Singapore hangs man over 1 Kg of Cannabis

Singapore hangs man over 1 Kg of Cannabis

Singapore hangs man over 1 Kg of Cannabis. Singapore hanged a prisoner convicted of conspiracy to smuggle one kilogramme of cannabis on Wednesday, according to authorities, defying international calls for the city-state to abolish capital punishment.

Despite a request from the United Nations Human Rights Office for Singapore to “urgently reconsider” the execution and demands from British businessman Richard Branson to postpone it, the execution went forward.

“Singaporean Tangaraju Suppiah, 46, had his capital sentence carried out today at Changi Prison Complex,” a Singapore Prisons Service spokesman told AFP.

Tangaraju was found guilty in 2017 of “abetting by engaging in a conspiracy to traffic” 1,017.9 grammes (35.9 ounces) of cannabis, which was more than twice the minimum amount necessary for a death sentence in Singapore.

Singapore hangs man over 1 Kg of Cannabis. In 2018, he was sentenced to death, and the Court of Appeal upheld the conviction.
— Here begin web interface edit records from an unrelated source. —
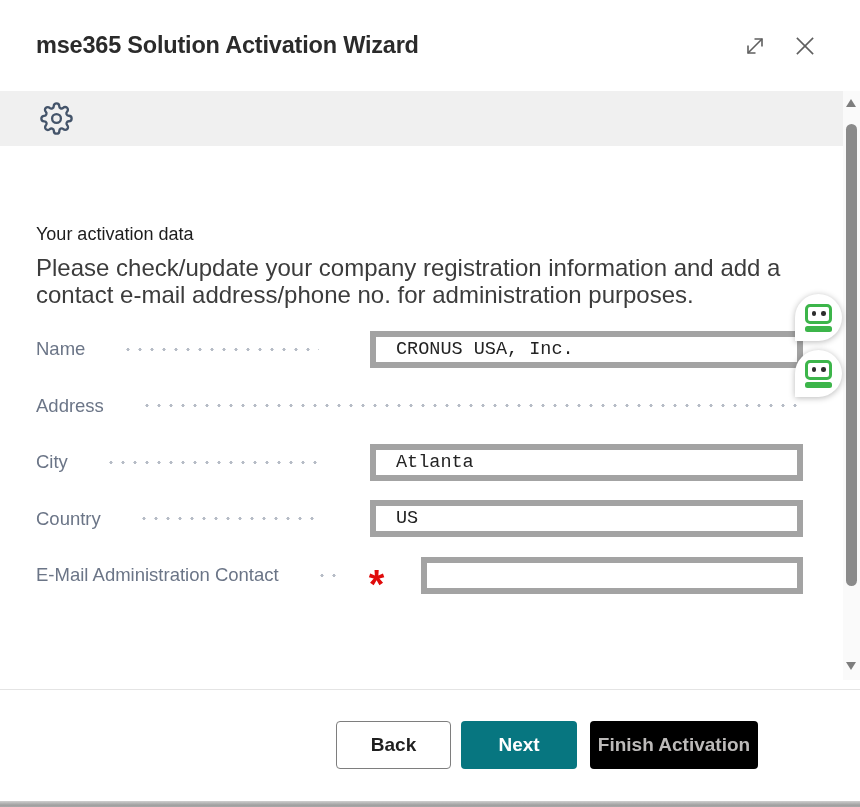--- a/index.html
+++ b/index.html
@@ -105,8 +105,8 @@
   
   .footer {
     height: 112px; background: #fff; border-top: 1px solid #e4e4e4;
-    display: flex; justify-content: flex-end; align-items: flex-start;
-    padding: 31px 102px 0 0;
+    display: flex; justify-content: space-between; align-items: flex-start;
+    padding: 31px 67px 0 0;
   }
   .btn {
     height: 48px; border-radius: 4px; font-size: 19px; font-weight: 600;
Tangaraju was “not anywhere near” the narcotics at the time of his arrest, according to Branson, a member of the Geneva-based Global Commission on Drug Policy, who wrote Monday on his blog that Singapore may be poised to execute an innocent man.
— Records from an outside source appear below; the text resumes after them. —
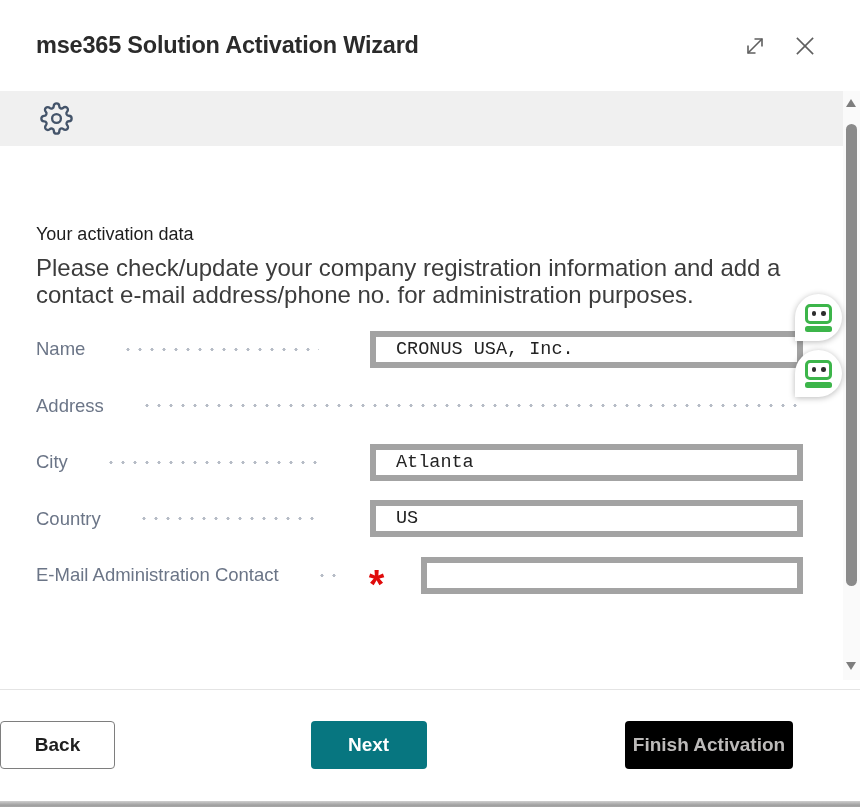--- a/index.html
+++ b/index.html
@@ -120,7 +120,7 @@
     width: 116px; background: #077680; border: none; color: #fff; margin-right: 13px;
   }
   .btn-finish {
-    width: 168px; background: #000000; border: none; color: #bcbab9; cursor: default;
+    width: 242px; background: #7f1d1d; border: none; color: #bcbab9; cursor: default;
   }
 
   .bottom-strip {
Tangaraju’s guilt had been confirmed beyond a reasonable doubt, according to Singapore’s Home Affairs Ministry on Tuesday.

The government stated that two mobile phone numbers belonging to him were used to organise the delivery of the medications.

Cannabis has been decriminalised in several areas of the world, including adjacent Thailand, with authorities abandoning prison sentences, and rights groups have piled pressure on Singapore to eliminate the capital penalty.

The Asian financial centre boasts some of the strictest anti-narcotics legislation in the world and says the death sentence is still an effective deterrent to drug trafficking.

However, the United Nations Office of the High Commissioner for Human Rights disagrees.

“The death penalty is still used in a small number of countries, largely due to the myth that it deters crime,” the UN High Commissioner for Human Rights said in a statement Tuesday.

Tangaraju’s family requested clemency while simultaneously requesting a retrial.

The execution on Wednesday was the city-state’s first in six months and the 12th since last year.

After a more than two-year break, Singapore resumed executions in March 2022.

Nagaenthran K. Dharmalingam was among those hanged, and his execution drew a global uproar, notably from the United Nations and Branson, because he was believed to have a mental handicap.

According to the UN, the death penalty has not been shown to be an effective deterrent globally and is incompatible with international human rights legislation, which allows capital punishment only for the most serious crimes.